● **DATASET CONTENT**
------------------------------------------------------------------------

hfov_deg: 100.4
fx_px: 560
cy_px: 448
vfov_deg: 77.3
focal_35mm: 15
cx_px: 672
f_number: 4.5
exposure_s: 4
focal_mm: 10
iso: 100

------------------------------------------------------------------------

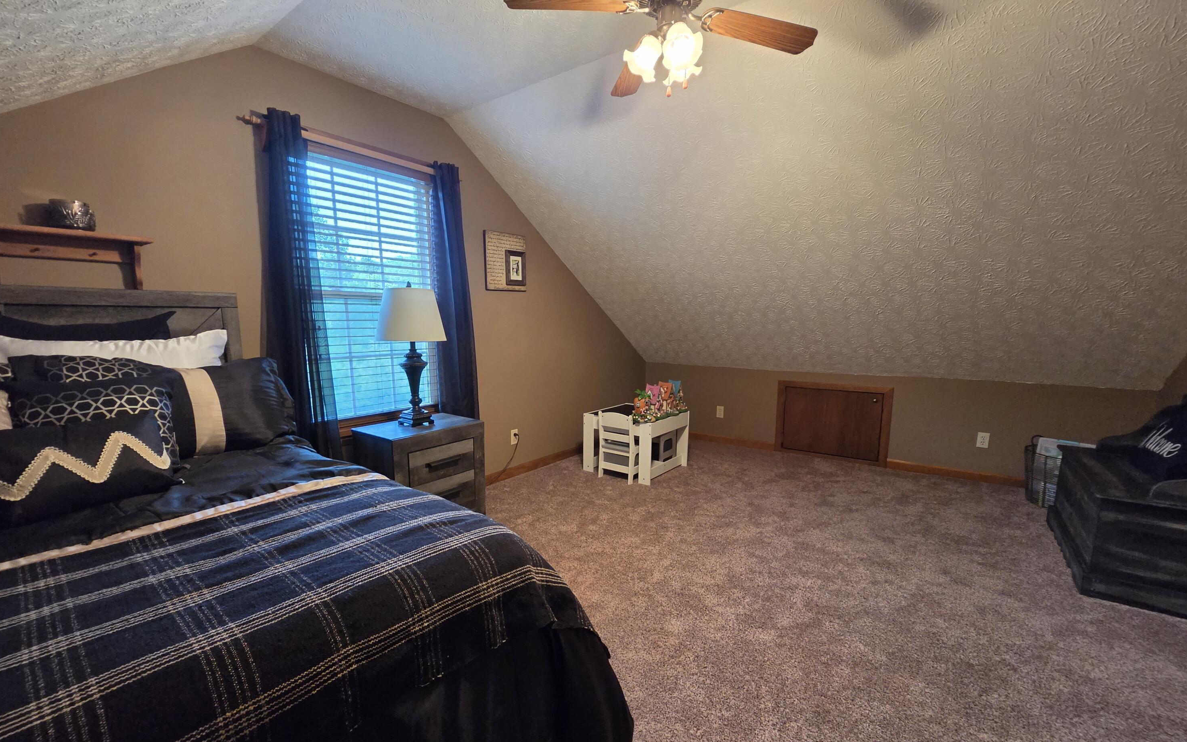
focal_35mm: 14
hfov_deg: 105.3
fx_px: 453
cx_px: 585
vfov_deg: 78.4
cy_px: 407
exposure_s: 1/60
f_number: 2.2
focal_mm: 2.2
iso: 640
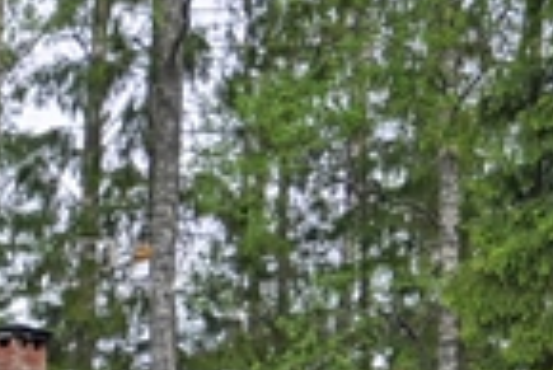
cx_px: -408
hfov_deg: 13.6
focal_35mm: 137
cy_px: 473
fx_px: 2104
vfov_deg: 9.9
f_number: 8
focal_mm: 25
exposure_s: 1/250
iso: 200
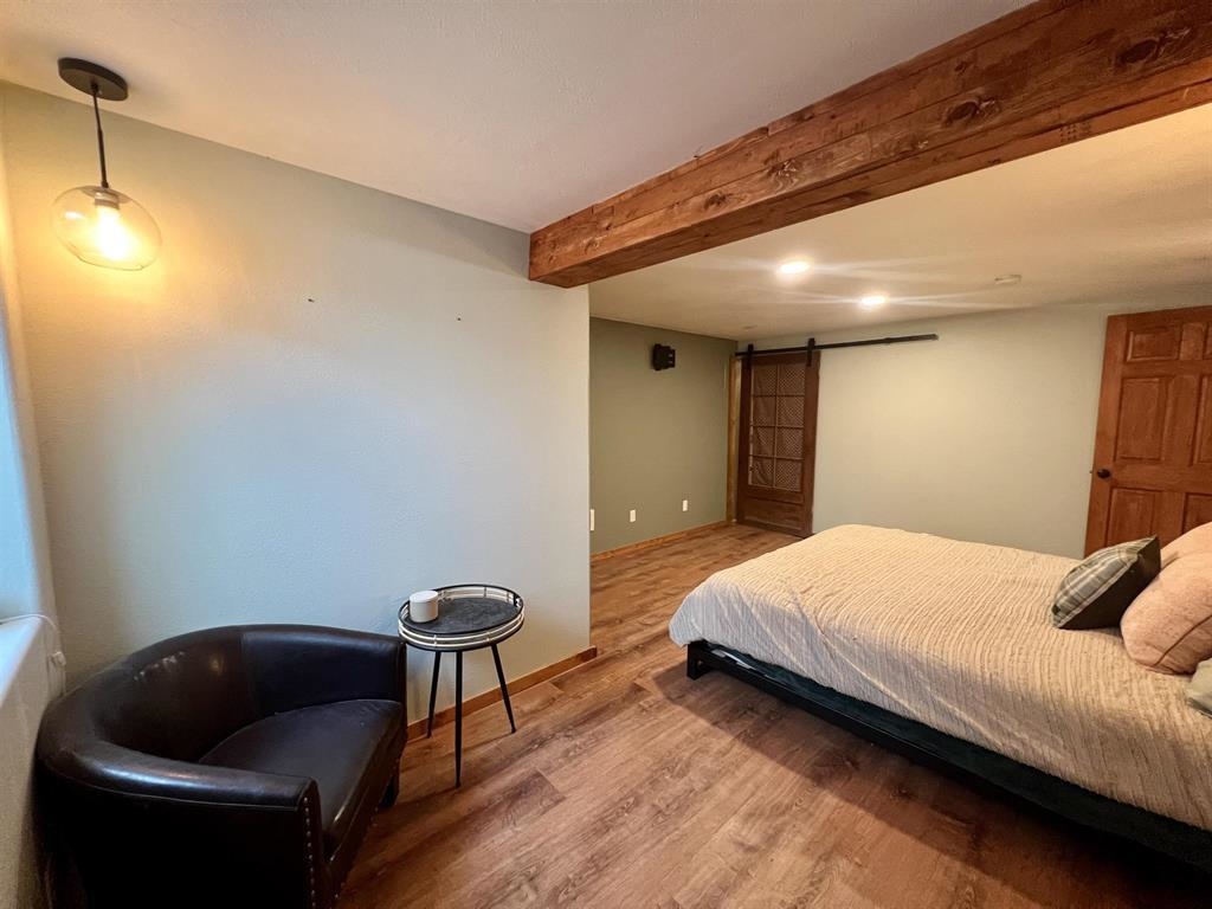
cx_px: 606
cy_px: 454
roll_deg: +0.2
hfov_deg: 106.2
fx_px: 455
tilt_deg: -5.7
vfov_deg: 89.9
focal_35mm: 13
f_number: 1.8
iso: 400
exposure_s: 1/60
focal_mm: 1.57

------------------------------------------------------------------------

From the records above, copy out the line with "roll_deg: +0.2", the line with "focal_mm: 1.57", and every line between them, word for word.

● **WRITTEN REPLY**
roll_deg: +0.2
hfov_deg: 106.2
fx_px: 455
tilt_deg: -5.7
vfov_deg: 89.9
focal_35mm: 13
f_number: 1.8
iso: 400
exposure_s: 1/60
focal_mm: 1.57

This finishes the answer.